Mesut Ozil has expressed his disappointment at Arsenal's reaction when he called out the alleged mistreatment of Uighur Muslims in China and insisted only he will decide his future with a year left to run on his current deal.
In December, the former Germany international posted on social media about the Uighur population and called them "warriors who resist persecution".
Arsenal did not criticise Ozil for making the comments, instead posting on their page on the Chinese social media site Weibo that the club "always adheres to the principles" of not getting involved in politics.
Since then Premier League clubs have supported the Black Lives Matter movement after George Floyd was killed in America and the Gunners playmaker, while pleased, would have liked similar support.
Ozil told The Athletic: "It doesn't matter what religion or colour you are — Muslim, Christian, Jew, black, white or anything else. We are all the same.
"What I said was not against Chinese people, it was against whoever is doing this to the Uighur Muslims and other people who are not helping them, such as other Muslim countries.
"I have given a lot to Arsenal, on and off the pitch, so the reaction was disappointing. They said they don't get involved in politics but this isn't politics and they have got involved in other issues.
"In America, we saw George Floyd killed and the world spoke up to say Black Lives Matter, and that is correct. We are all equal and it's a good thing that people fight against injustice.
"There are a lot of black players and fans of Arsenal and it's fantastic the club is backing them, but I wish people would have done the same for the Muslims because Arsenal have many Muslim players and fans as well, and it is important for the world to say that Muslim Lives Matter."
At the start of 2018, Ozil agreed a new three-and-a-half-year deal with Arsenal worth a reported £350,000 per week.
The 31-year-old has failed to be a regular under different managers since, but has no plans to move on this summer.
"I'll decide when I go, not other people," Ozil added. "Things have obviously been difficult but I love Arsenal, I love to work there, I love the people in the club — the real people, those I've been with for a long time — and I love London, it's my home.
"Whatever happened in the last two seasons, I'm happy and very strong mentally. I never give up on anything. I want to help my team and I'll fight for it. If I'm fit, I know what I can do on the pitch."
New Gunners head coach Mikel Arteta failed to give Ozil any playing time after lockdown ended with his last appearance on March 7 against West Ham.
While the league was suspended, Arsenal's first-team squad, Arteta and key coaching staff agreed a 12.5 per cent pay cut to help the club deal with the fallout of the coronavirus crisis.
Four months after that decision in April, it was announced last week that 55 staff at the club would be made redundant.
"I'm not afraid to stand up for what I feel is right — and when you see what has happened now with the jobs, maybe I was," Ozil said.
"As players, we all wanted to contribute.

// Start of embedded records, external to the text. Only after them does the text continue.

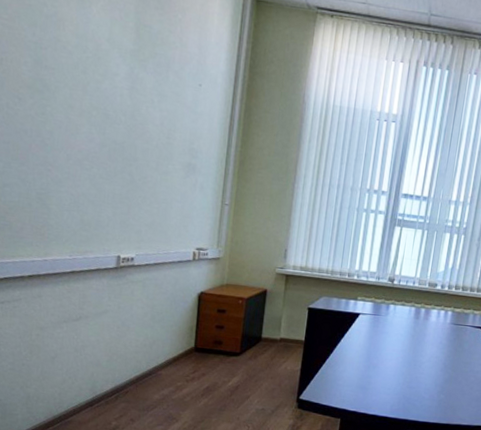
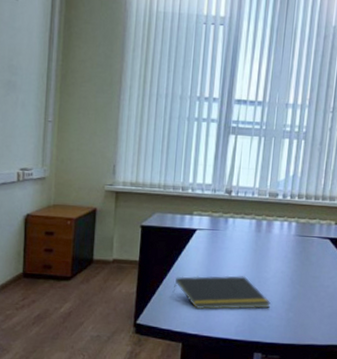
notepad: none [334,357,425,390] -> present [172,275,272,310]

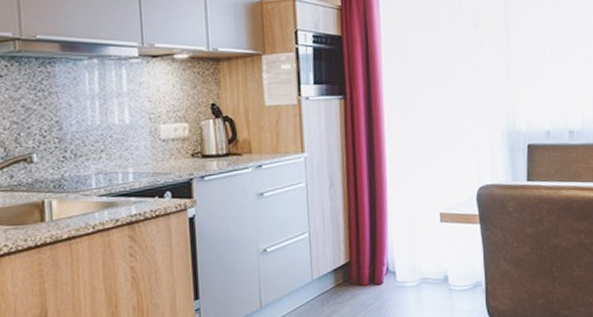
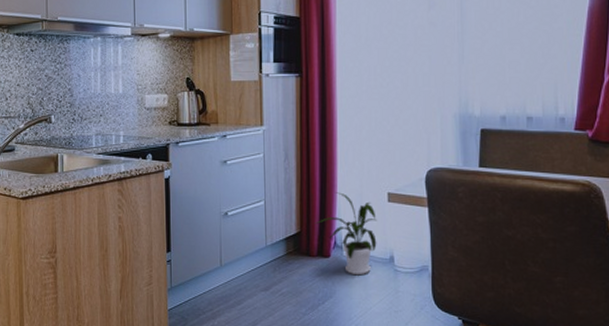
house plant: none [365,217,431,300] -> present [314,192,377,276]

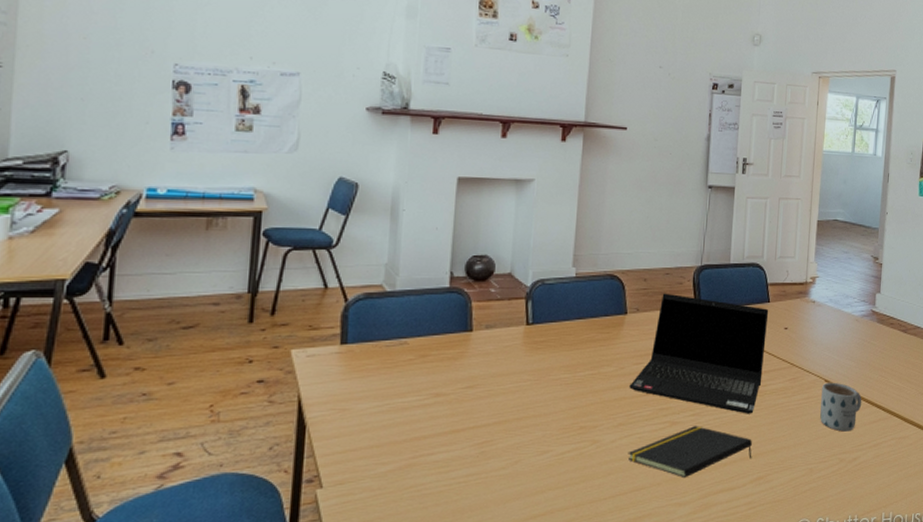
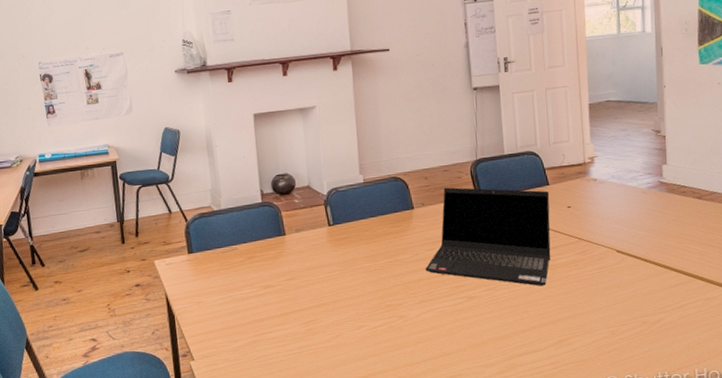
notepad: present [628,426,752,479] -> none [432,299,551,344]
mug: present [820,382,862,432] -> none [614,251,660,297]

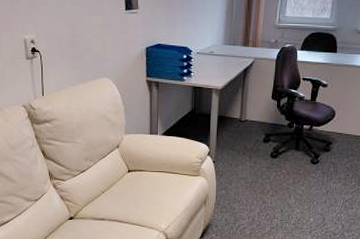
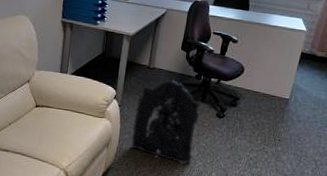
backpack: none [228,131,295,213] -> present [131,80,201,164]

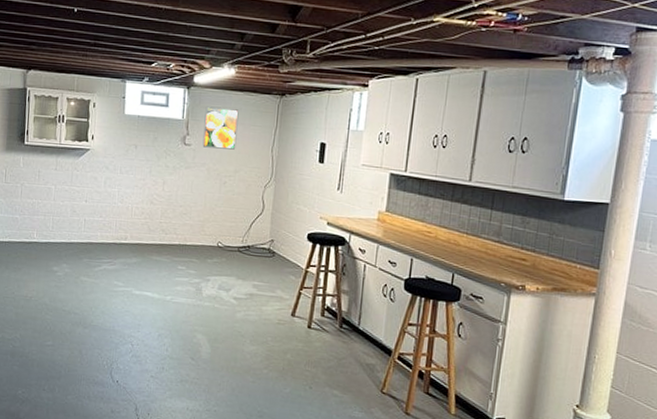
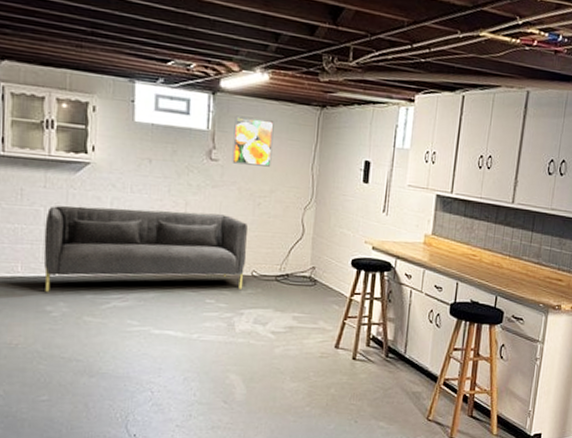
sofa: none [53,184,215,258] -> present [43,205,247,292]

But we needed more information and many questions were unanswered. Everyone was fine with a deferral while there was so much uncertainty — I would have been OK to take a bigger share — and then a cut if required, once the football and financial outlook was clearer.
"But we were rushed into it without proper consultation. For anyone in this situation, you have a right to know everything.
Arsenal declined to comment when approached by the PA news agency.